But when at last amid tumultuous cries of "Author!" Isaac Levinsky really appeared,—Isaac, transformed almost to a fairy prince, as noble a figure as any in his piece, Isaac, the proved master-spirit of the show, the unchallenged treader of all these radiant circles,—then all Miriam's effervescing emotion found vent in a sobbing cry of joy.
"Isaac!" she cried, stretching out her arms across the gallery bar.
But her cry was lost in the applause of the house.
IV
She wrote to him, care of the theatre. The first envelope she had to tear up because it was inadvertently addressed to Isaac Levinsky.
Her letter was a gush of joy at finding her dear Isaac, of pride in his wonderful position. Who would have dreamed a lithographer's apprentice would arrive at leading the fashions among the nobility and gentry? But she had always believed in his talents; she had always treasured the water-colour he had made of her, and it hung in the parlour behind the haberdasher's shop into which she had married. He, too, was married, they had imagined, and gone to America. But perhaps he was married, although in England. Would he not tell her? Of course, his parents had cast him out of their hearts, though she had heard mother call out his name in her sleep. But she herself thought of him very often, and perhaps he would let her come to see him. She would come very quietly when the grand people were not there, nor would she ever let out that he was a Jew, or not born in Brazil. Father was still pretty strong, thank God, but mother was rather ailing. Hoping to see him soon, she remained his loving Miriam.
She waited eagerly for his answer. Day followed day, but none came.

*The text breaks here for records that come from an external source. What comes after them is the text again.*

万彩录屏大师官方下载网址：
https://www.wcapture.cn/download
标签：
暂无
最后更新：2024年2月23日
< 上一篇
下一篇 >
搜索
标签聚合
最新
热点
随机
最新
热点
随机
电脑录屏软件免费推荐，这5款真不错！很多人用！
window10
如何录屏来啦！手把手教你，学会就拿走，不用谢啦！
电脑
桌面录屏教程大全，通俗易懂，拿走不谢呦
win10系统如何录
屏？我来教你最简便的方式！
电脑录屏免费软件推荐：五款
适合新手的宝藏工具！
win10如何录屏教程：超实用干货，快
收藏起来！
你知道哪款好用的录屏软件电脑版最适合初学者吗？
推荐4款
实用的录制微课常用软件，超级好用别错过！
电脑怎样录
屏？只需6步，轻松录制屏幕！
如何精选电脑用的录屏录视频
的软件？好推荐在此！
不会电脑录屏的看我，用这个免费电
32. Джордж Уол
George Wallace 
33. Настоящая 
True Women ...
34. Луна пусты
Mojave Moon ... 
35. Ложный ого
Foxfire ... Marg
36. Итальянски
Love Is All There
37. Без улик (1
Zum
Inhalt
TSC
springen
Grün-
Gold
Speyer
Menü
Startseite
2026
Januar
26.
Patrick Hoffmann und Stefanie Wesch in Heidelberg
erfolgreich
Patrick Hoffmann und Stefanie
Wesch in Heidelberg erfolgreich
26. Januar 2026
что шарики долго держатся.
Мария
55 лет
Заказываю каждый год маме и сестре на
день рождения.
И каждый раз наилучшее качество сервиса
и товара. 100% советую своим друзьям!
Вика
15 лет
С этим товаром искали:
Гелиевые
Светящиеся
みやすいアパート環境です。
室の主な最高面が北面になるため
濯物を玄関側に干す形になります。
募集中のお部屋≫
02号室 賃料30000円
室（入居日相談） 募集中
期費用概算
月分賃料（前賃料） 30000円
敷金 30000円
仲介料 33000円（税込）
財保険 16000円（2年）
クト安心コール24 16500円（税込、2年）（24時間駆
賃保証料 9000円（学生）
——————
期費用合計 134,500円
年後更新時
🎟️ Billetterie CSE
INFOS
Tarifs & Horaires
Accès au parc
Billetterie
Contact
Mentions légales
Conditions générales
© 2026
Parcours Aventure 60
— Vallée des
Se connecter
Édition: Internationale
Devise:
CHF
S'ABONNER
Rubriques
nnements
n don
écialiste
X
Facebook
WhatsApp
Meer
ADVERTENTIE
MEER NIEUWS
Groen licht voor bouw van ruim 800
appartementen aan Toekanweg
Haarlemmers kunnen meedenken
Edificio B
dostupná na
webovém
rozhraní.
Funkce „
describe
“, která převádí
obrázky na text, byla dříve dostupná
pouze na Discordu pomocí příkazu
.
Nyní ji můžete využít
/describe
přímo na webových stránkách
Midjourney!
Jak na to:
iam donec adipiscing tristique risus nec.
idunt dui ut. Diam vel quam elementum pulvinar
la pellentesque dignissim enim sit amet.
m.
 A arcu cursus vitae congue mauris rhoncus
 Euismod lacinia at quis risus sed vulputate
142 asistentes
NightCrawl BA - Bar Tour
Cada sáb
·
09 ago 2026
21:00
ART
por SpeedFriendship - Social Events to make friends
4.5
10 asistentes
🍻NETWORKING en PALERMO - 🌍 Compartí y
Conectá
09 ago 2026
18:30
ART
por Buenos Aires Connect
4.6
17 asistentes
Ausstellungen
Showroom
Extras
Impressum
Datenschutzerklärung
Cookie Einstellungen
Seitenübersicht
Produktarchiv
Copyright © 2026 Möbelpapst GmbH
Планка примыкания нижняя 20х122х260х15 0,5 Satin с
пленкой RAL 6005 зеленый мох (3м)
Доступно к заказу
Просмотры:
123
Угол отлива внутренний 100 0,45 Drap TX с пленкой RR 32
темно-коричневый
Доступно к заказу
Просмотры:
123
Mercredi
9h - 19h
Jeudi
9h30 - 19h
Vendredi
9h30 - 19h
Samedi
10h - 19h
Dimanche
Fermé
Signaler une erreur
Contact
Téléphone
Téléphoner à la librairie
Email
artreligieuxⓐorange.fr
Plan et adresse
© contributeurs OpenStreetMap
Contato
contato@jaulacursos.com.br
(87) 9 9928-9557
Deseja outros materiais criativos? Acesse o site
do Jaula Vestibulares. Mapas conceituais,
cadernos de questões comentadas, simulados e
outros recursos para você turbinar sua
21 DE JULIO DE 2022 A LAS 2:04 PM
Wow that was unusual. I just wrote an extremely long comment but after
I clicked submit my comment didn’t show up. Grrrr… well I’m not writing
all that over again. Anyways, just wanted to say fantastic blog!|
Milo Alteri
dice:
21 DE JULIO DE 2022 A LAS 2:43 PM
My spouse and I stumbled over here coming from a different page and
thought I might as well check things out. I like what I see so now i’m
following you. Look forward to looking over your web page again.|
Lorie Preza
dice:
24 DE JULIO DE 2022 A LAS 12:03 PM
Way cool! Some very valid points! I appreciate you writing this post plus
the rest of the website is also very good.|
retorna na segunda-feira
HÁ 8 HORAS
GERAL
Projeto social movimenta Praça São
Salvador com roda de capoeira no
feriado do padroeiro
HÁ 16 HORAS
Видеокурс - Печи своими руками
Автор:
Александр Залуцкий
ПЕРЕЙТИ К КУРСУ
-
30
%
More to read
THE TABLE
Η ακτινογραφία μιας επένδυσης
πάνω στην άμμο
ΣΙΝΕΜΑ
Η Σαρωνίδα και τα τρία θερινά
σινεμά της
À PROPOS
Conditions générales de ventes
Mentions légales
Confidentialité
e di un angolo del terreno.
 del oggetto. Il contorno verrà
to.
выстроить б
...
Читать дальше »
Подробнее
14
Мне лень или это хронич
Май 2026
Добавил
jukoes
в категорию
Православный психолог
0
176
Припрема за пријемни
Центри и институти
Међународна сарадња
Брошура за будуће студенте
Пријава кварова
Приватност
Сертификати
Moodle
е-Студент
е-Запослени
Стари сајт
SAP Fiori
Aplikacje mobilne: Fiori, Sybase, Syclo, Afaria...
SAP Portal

When the days passed into weeks, she began to lose hope; but it was not till The Whirligig, which she followed in the advertisement columns, was taken off after a briefer run than the first night seemed to augur, that she felt with curious conclusiveness that her letter would go unanswered. Perhaps even it had miscarried. But it was now not difficult to hunt out Ethelred P. Wyndhurst's address, and she wrote him anew.
Still the same wounding silence. After the lapse of a month, she understood that what he had written in Hebrew was final; that he had cut himself free once and forever from the swaddling coils of gabardine, and would not be dragged back even within touch of its hem. She wept over her second loss of him, but the persistent thought of him had brought back many tender childish images, and it seemed incredible that she would never really creep into his life again. He had permanently enlarged her horizon, and she continued to follow his career in the papers, worshipping it as it loomed grandiose through her haze of ignorance. Gradually she began to boast of it in her more English circles, and so in course of time it became known to all but the parents that the lost Isaac was a shining light in high heathendom, and a vast secret admiration mingled with the contempt of the Ghetto for Ethelred P. Wyndhurst.